**QUESTIONS TO ANSWER:**
• A. In the text on diagnostic errors below, what may low physician confidence lead to?
• B. Reproduce word for word the stretch of the diagnostic errors text from "Diagnostic errors (missed, delayed, incorrect" through "and improving safety?".

**SUPPLIED TEXT:**
▬▬▬▬▬▬

Diagnostic errors (missed, delayed, incorrect diagnoses) are increasingly being recognized as a prevalent cause of harm to patients. At the same time, physicians are simultaneously under pressure to deliver high-quality, low-cost health care. How do physicians come to a balance between the competing demands of addressing underuse versus overuse, and consequently a balance between underdiagnosis from inadequate investigations versus overdiagnosis and resource waste? Can physicians learn from hearing about their diagnostic errors and improve their diagnostic performance? Could this lead to reducing error and improving safety?
In a recent JAMA paper, we suggest strategies to help answer some of these questions and move us forward. We suggest ways to better align physicians’ diagnostic accuracy with their confidence—or better calibrate physicians in their diagnostic thinking. Why? Because low confidence may lead to overtesting and high confidence to undertesting. We suggest that the best diagnostician may be the physician who makes the correct diagnosis using the least resources, while maximizing patient experience.
This is no small feat.
Psychology literature suggests a solution: improve physicians’ calibration by providing them with feedback about their diagnoses. Why do we not do this already? The answer is complicated. While there are too many reasons to name here, one reason is that currently, when a physician gives a patient a wrong diagnosis, the physician may never learn about their mistake. The patient might go elsewhere in the event of a wrong diagnosis (either by seeking emergency care unbeknownst to their original physician or by seeking a second opinion from another physician).
Another, perhaps thornier reason why physicians do not receive feedback about their diagnostic performance is that conversations involving feedback pose several challenges. For one, physicians may be uncomfortable receiving feedback about their thinking skills and competencies because they might find it threatening to their professional image. It has also been difficult to figure out what type of feedback would be helpful. We think a combination of quantitative and qualitative feedback will enable physicians to recalibrate their thinking by providing a helpful overview of their diagnostic processes, but by also providing an informative, in-depth analysis into the reasons behind their thinking and the context surrounding those decisions. We don’t need to always focus on outcomes, such as mistakes; focusing on what processes went right and wrong could be very useful.
How could this feedback occur? We suggest following these tips to deliver diagnostic performance feedback.

▬▬▬▬▬▬

**MATERIAL SUPPLIED:**
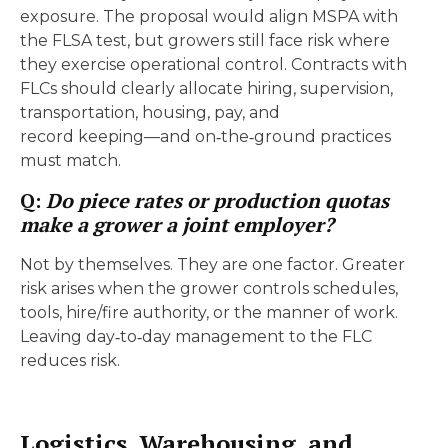
exposure. The proposal would align MSPA with
the FLSA test, but growers still face risk where
they exercise operational control. Contracts with
FLCs should clearly allocate hiring, supervision,
transportation, housing, pay, and
record keeping—and on‑the‑ground practices
must match.
Q:
Do piece rates or production quotas
make a grower a joint employer?
Not by themselves. They are one factor. Greater
risk arises when the grower controls schedules,
tools, hire/fire authority, or the manner of work.
Leaving day‑to‑day management to the FLC
reduces risk.
Logistics, Warehousing, and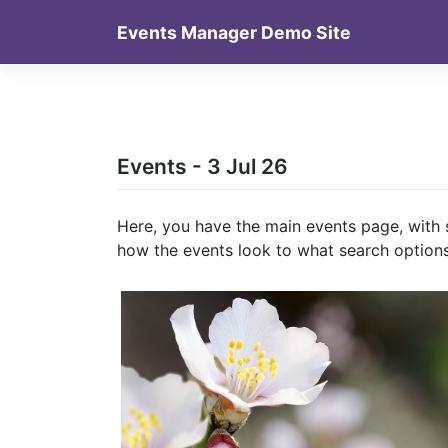
Skip
Events Manager Demo Site
to
content
Events - 3 Jul 26
Here, you have the main events page, with 
how the events look to what search options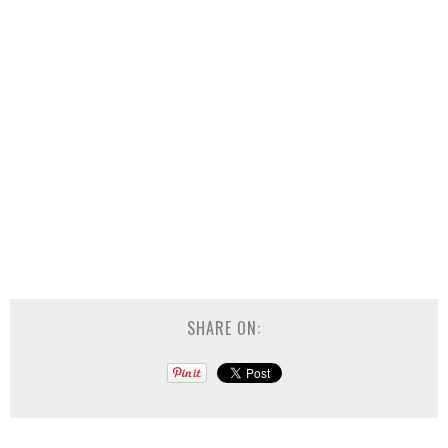
SHARE ON: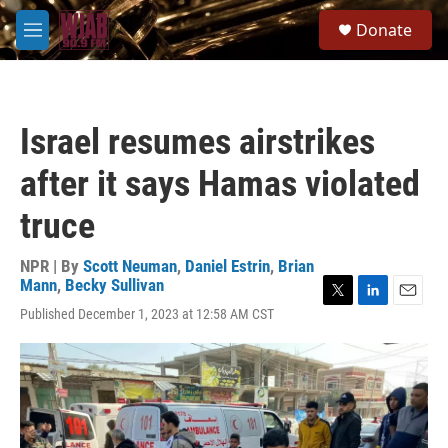
Skip to main content
S
Donate
e
M
a
e
r
n
c
u
h
Israel resumes airstrikes
u
e
after it says Hamas violated
r
y
truce
NPR | By
Scott Neuman
,
Daniel Estrin
,
Brian
Mann
,
Becky Sullivan
T
L
E
Published December 1, 2023 at 12:58 AM CST
w
i
m
i
n
a
t
k
i
t
e
l
e
d
r
I
n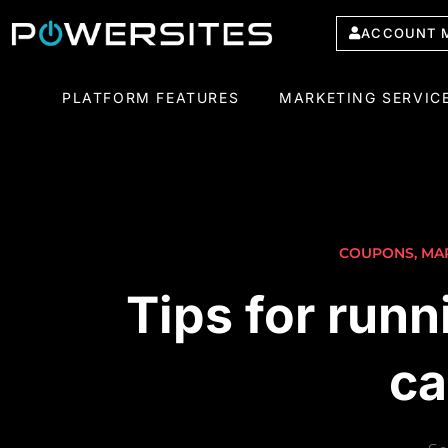
ACCOUNT 
PLATFORM FEATURES
MARKETING SERVIC
COUPONS
,
MA
Tips for runn
ca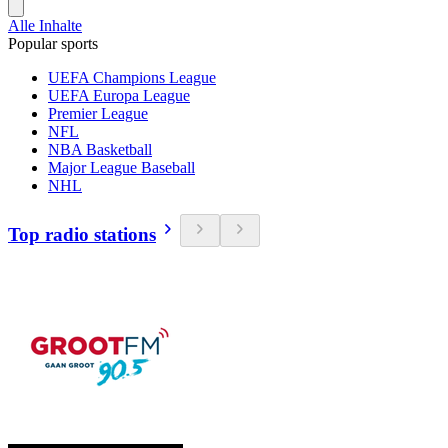
Alle Inhalte
Popular sports
UEFA Champions League
UEFA Europa League
Premier League
NFL
NBA Basketball
Major League Baseball
NHL
Top radio stations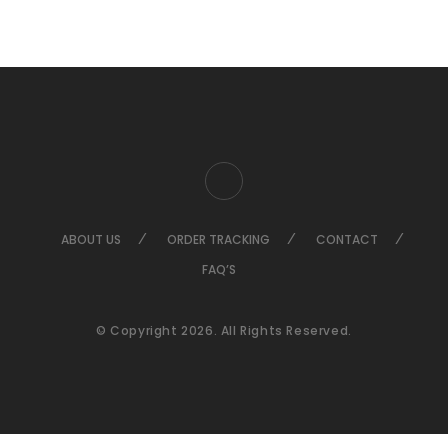
ABOUT US
ORDER TRACKING
CONTACT
FAQ’S
© Copyright 2026. All Rights Reserved.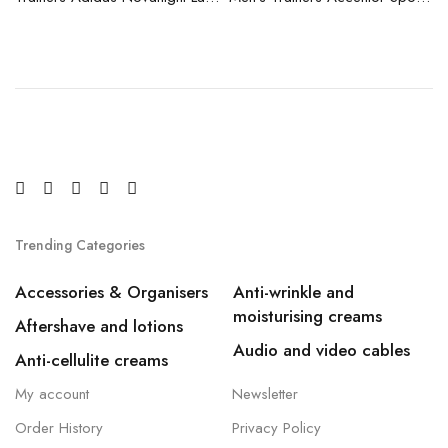
Trending Categories
Accessories & Organisers
Anti-wrinkle and
moisturising creams
Aftershave and lotions
Audio and video cables
Anti-cellulite creams
My account
Newsletter
Order History
Privacy Policy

▬▬▬▬▬▬

**TASK-BY-TASK SOLUTIONS:**
• A. Overtesting.

• B.
Diagnostic errors (missed, delayed, incorrect diagnoses) are increasingly being recognized as a prevalent cause of harm to patients. At the same time, physicians are simultaneously under pressure to deliver high-quality, low-cost health care. How do physicians come to a balance between the competing demands of addressing underuse versus overuse, and consequently a balance between underdiagnosis from inadequate investigations versus overdiagnosis and resource waste? Can physicians learn from hearing about their diagnostic errors and improve their diagnostic performance? Could this lead to reducing error and improving safety?